Kukacka: Flussbauliches Gesamtprojekt entspricht der "NGO-Resolution für eine lebendige Donau"

Kritik der Grünen überzogen und zeugt von Unkenntnis

Wien, 13. Dezember 2004 (OTS) - Als "überraschend positiven
Beitrag für das flussbauliche Gesamtprojekt" bezeichnete heute, Montag, Verkehrsstaatssekretär Mag. Helmut Kukacka die "Resolution für eine lebendige Donau" die gestern im Rahmen des Donaugipfels von NGO Vertretern aus den Donauanrainerstaaten unterzeichnet wurden. Gerade das flussbauliche Gesamtprojekt östlich von Wien stelle eine Reihe von Verbesserungen für Ökologie und Naturhaushalt dar, und erfülle daher die Anforderungen, die sich aus der Resolution ergeben würden. Damit sei eine weitgehende Übereinstimmung zwischen der Resolution der NGO´s mit den vom wissenschaftlichen Leitungsausschuss festgelegten Ausbaugrundsätzen des BMVIT gegeben. Die Kritik der Grünen an diesem Projekt sei deshalb völlig überzogen und zeuge von bedauerlicher Unkenntnis. ****

Im Rahmen des Projektes werde auch die Einhaltung des Verschlechterungsverbotes im Zuge des UVP-Verfahrens garantiert, besonders durch die Einhaltung der letzten Wasserrechtsgesetznovelle, in der die EU-Wasser-Richtlinien in nationales österreichisches Recht umgesetzt wurde. Auch das "Verbesserungsgebot" werde erfüllt, da das Projekt im ökologischen Sinn ein Rückbauprojekt gegenüber der derzeit starren Donauregulierung um die Jahrhundertwende darstelle. Außerdem werde die fortschreitende Donaueintiefung gestoppt und der Grundwasserspiegel angehoben um die Au vor dem Ausrinnen und Austrocknen zu retten. 50 Prozent der Treppelwege werden Rückgebaut und stattdessen Flachuferzonen geschaffen. Daneben werden zahlreiche ökologische Vernetzungsprojekte durchgeführt, um eine Anbindung der Altarme an den Donaustrom und in den begleitenden Flussauen wieder ein dynamisches Abflussverhalten zu ermöglichen.
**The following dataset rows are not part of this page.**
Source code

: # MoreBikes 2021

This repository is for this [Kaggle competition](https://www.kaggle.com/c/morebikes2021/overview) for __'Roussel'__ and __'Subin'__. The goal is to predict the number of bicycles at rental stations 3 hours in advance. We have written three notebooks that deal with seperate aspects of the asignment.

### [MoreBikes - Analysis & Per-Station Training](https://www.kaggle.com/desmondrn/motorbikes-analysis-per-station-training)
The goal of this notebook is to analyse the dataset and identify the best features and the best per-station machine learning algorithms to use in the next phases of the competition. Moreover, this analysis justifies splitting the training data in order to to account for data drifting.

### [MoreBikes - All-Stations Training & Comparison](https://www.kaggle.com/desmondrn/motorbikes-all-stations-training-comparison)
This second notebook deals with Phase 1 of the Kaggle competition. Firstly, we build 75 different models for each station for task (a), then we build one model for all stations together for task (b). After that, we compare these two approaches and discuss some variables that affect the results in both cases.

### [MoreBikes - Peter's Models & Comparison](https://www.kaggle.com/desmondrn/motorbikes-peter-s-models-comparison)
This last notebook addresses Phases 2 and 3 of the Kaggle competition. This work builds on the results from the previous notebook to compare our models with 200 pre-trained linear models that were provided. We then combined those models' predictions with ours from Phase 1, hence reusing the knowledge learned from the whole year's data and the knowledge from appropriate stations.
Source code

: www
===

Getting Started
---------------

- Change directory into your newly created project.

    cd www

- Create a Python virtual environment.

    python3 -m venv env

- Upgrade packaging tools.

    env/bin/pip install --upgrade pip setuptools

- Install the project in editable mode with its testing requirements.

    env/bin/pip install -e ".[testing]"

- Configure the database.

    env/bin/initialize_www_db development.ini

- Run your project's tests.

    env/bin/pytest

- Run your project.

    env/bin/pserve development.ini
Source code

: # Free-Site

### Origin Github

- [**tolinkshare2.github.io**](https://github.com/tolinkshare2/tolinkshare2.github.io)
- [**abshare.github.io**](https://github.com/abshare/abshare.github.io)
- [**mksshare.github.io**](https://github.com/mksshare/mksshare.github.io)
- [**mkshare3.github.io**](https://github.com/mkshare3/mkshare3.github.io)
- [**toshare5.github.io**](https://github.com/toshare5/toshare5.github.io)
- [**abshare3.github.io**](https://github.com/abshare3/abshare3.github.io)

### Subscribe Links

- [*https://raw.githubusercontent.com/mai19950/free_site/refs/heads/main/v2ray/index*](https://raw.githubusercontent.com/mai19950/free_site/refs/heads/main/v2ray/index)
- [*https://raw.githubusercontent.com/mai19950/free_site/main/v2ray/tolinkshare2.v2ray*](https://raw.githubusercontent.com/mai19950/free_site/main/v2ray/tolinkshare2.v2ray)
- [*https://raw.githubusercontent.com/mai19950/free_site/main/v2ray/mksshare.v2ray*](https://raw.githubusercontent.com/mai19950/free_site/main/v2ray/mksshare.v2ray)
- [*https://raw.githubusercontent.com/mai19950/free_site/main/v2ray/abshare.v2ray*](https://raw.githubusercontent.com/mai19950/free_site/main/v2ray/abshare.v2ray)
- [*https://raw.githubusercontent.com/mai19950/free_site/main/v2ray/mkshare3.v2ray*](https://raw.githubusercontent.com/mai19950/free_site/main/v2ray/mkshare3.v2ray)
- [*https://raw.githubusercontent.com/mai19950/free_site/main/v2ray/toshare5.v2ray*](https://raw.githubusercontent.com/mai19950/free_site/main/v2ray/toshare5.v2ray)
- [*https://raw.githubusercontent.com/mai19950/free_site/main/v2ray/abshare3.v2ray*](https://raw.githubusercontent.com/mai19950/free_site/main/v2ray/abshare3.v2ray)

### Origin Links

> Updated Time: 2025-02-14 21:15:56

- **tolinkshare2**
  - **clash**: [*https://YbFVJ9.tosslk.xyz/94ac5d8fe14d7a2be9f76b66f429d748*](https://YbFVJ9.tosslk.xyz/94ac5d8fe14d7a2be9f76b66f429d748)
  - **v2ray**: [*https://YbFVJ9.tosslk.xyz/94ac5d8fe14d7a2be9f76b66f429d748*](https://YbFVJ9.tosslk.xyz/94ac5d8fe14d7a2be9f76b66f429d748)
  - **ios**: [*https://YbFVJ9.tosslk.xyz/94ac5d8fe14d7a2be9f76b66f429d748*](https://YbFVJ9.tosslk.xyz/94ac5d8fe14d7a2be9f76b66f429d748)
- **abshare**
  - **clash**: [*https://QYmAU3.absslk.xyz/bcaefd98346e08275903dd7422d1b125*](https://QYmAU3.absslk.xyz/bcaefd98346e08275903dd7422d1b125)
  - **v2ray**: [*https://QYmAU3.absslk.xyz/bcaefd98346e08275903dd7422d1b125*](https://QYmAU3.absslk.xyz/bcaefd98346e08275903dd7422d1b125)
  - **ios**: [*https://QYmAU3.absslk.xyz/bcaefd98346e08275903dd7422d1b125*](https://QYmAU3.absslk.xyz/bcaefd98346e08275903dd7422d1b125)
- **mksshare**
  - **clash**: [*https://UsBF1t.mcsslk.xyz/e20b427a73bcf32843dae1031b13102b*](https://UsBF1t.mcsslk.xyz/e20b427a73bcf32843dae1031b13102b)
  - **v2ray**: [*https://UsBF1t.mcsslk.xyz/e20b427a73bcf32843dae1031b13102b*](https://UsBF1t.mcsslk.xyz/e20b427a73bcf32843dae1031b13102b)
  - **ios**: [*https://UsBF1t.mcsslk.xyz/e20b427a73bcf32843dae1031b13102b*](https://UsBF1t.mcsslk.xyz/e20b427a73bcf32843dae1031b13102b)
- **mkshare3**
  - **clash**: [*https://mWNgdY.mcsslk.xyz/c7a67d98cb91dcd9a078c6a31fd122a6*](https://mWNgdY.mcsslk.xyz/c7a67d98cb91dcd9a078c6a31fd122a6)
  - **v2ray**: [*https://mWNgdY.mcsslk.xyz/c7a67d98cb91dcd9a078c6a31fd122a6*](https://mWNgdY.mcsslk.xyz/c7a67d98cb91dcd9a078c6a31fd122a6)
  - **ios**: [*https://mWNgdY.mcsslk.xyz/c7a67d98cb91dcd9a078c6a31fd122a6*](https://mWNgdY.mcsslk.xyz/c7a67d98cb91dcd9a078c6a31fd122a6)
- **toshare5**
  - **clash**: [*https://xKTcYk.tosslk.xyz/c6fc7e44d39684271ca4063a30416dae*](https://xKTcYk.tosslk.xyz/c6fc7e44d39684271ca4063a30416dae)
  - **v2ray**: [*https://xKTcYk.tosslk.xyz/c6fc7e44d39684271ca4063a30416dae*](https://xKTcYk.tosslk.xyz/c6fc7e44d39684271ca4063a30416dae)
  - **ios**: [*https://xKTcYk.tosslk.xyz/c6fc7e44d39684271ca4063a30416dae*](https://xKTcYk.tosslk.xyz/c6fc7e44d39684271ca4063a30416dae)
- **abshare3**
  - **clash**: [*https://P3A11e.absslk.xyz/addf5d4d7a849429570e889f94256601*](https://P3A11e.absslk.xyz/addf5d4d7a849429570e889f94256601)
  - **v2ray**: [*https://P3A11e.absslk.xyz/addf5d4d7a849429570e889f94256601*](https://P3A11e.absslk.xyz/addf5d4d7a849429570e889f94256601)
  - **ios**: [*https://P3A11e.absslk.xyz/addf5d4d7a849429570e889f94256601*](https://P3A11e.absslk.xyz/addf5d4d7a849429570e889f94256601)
Auch die Bürgerbeteiligung sei im UVP-Verfahren verpflichtend vorgesehen. Schon vor Verfahrensbeginn habe das BMVIT bereits in der Vorplanungsphase ein Moderationsverfahren durchgeführt, in denen alle betroffenen Gemeinden, Behörden und Organisationen (z.B. WWF) informiert und eingeladen wurden, Beiträge für weitere Planungen einzubringen. Der vom BMVIT eingesetzte Lenkungsausschuss, dem auch namhafteste österreichische Ökologen angehören habe jene Planungsgrundsätze in Konsens erarbeitet, die jetzt die Grundlage für die Umweltverträglichkeitserklärung bilden.

Utl.: Von Ausbaggern kann keine Rede sein!

Auch für die Schifffahrtsrinne würden die Vorgaben der Donaukommission eingehalten werden. Kukacka erinnerte daran, dass im Rahmen der 60. Jahrestagung der Donaukommission (2002) beschlossen wurden, den Ausbau östlich von Wien auf eine Abladetiefe von 2,70 Meter, was einer Fahrwassertiefe von 3,20 Meter entsprochen hätte, zu begrüßen. Im Leitungsausschuss des BMVIT wurde jedoch ein Kompromiss von 2,80 Metern Fahrwassertiefe in wenigen ganz bestimmten Abschnitten unter Anwendung der granolometrischen Sohlverbesserung mit adaptiver Vorgangsweise vereinbart. Ausgangslage bildet dabei das derzeitige Planungskriterium von 2,50 Metern Fahrwassertiefe. "85 Prozent der Donau östlich von Wien haben bereits jetzt eine Fahrwassertiefe von 2,80 Meter", betonte der Verkehrsstaatssekretär. Von einem Ausbaggern der Schifffahrtsrinne, wie immer wieder fälschlicher Weise behauptet wird, könne daher keine Rede sein. Faktum sei, dass kein Schotter der Donau entnommen werde, sondern lediglich eine geringe Umlagerung im Donaubett erfolge.

Abschließend begrüßte Kukacka, ausdrücklich die Feststellung der NGO´s, dass auch eine Chance sehen würden durch vorsichtige und ökologisch optimierte Schifffahrtsprojekte, die Situation der Donau nachhaltig zu verbessern. "Gerade mit unserem flussbauliche Gesamtprojekt östlich von Wien nützen wir diese Chance und stellen eine Win-Win-Situation für Ökologie und Schifffahrt dar", schloss Kukacka.